HILLS NEWSPAPERS: December 8, 2011
What is it about holiday lights that we can’t resist? Like moths to a flame, we’re drawn to big, splashy displays of bobbles and bulbs and all things that glitter.
Perhaps it’s a way to counter the low natural sunlight of winter, but there’s no doubt a tree or a building that’s bedecked in bright lights does a lot for lifting our spirits.
So, too, does wine, if we’re to be truthful. There’s something quite grand about the deep berry shades of a rich cabernet or the blush of a light pinot noir. Indeed, the same can be said of a golden chardonnay and a bubbly glass of champagne.
Combining the two — the wine with the eye-candy of holiday lights — is a delight to the senses. It’s in the spirit of the season that I share two of my favorite wine country Christmas towns.
To the north is Healdsburg, reminiscent of a Victorian Christmas with it’s twinkling lights lining the streets and historic town square. The townsfolk take December seriously, and have created a whole calendar of events for Holidays in Healdsburg, including the Strolling Dine Around Dec.14 and 15. What a treat to be able to walk from your inn to a four-course progressive feast. Some of the most celebrated restaurants in Healdsburg are participating, including Charlie Palmer’s Dry Creek Kitchen and Cyrus, along with two more of my favorites — Willi’s Seafood & Raw Bar and Baci.
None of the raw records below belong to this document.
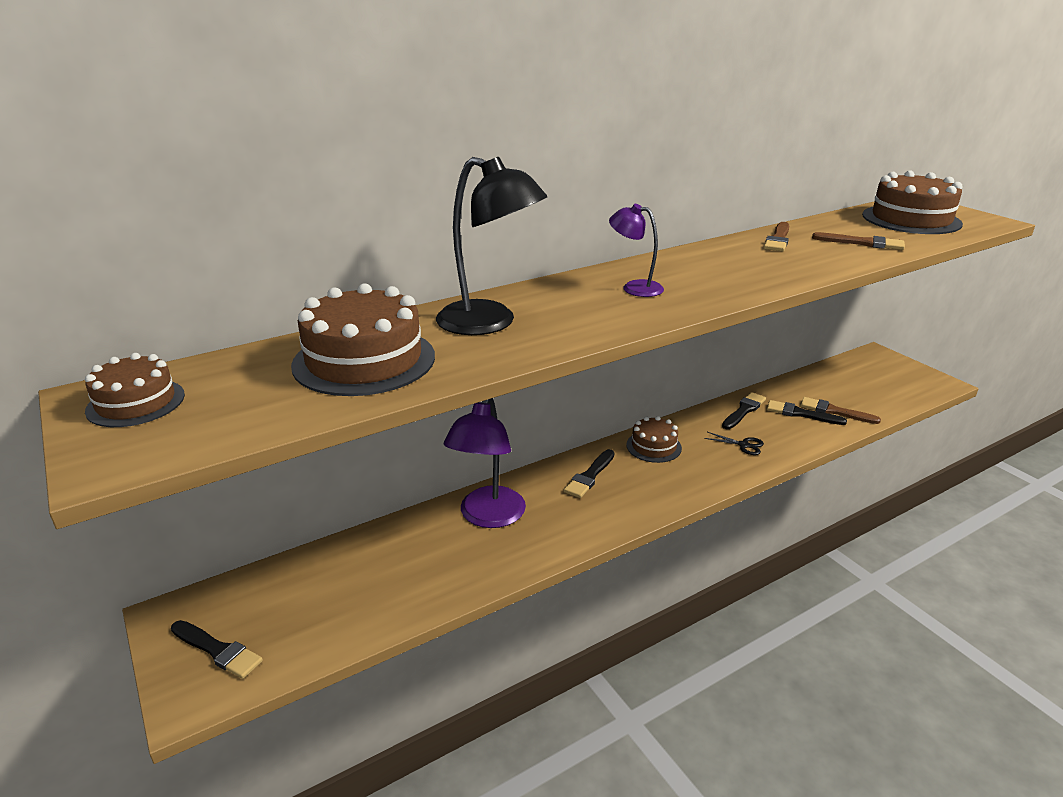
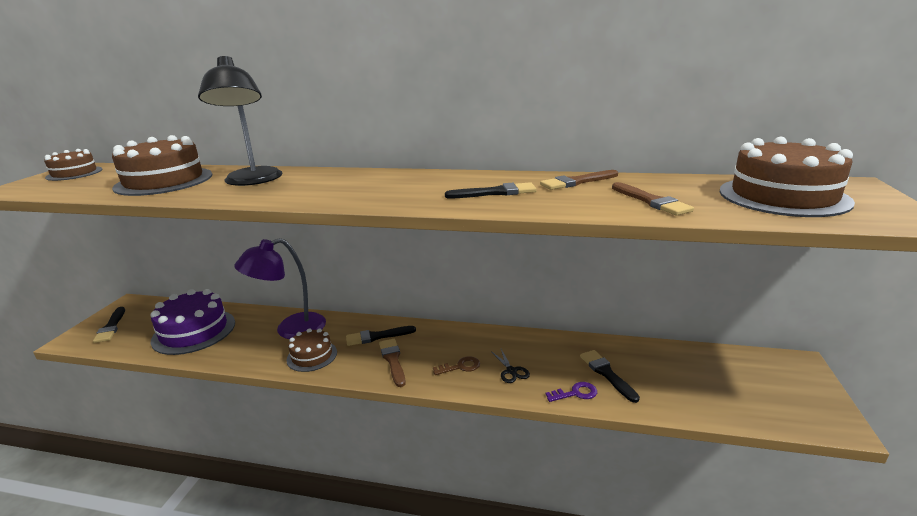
camera: 45 degrees right, 5 degrees down
purple lamp [609,204,664,297] -> none
brown cake [626,416,682,463] -> brown cake moved to [287,328,337,372]
black brush [722,392,766,429] -> black brush moved to [445,182,537,198]
brown brush [800,397,881,424] -> brown brush moved to [379,339,406,387]
none -> purple cake [151,289,235,355]
none -> brown key [433,356,480,375]
none -> purple key [545,382,597,402]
Couple this with a mix of homespun small shops, the world-class Costeaux Bakery andglorious Victorian B&B’s such as the Camellia Inn (circa 1869) and you have a town that transports you to a time when there really was peace on earth.
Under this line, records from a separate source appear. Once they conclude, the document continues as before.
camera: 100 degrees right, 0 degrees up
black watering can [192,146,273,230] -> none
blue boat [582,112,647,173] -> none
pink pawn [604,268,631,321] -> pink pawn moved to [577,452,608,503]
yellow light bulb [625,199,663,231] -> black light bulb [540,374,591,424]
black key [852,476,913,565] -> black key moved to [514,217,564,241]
On the other end of the Bay Area is Livermore, where the downtown has a distinctly western flavor with shops like the long-standing Baughman’s, built back in 1881. The big stallion outside marks this as cowboy country, but with a growing reputation for wine and fine dining. December is a perfect time to visit Livermore’s vineyards because the country roads are quiet and the wineries are adorned with holiday lights and a broad range of wine-related gifts — including “The Wine Seekers’ Guide to the Livermore Valley” by Tom Wilmer. This book is a colorful guide to this rural wine region, where horses and cattle share land with grape growers and the rolling hills rise up to meet the vast, starry sky.